From the records below, find each line with the string "Example" and copy it.

____ The data

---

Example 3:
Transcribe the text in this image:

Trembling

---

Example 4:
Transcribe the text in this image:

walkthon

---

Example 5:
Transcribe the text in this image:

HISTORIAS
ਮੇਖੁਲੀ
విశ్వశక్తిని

________
____ The data

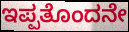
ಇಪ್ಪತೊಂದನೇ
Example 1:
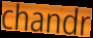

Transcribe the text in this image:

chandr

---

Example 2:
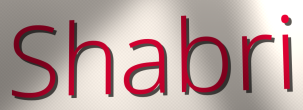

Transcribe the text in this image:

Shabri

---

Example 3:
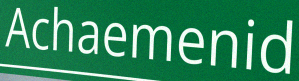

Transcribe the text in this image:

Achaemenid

________
____ The data

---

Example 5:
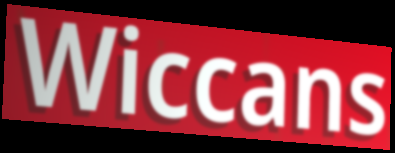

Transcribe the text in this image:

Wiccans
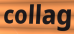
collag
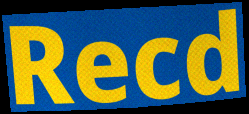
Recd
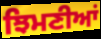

________

Completed task ::
Example 3:
Example 4:
Example 5:
Example 1:
Example 2:
Example 3:
Example 5:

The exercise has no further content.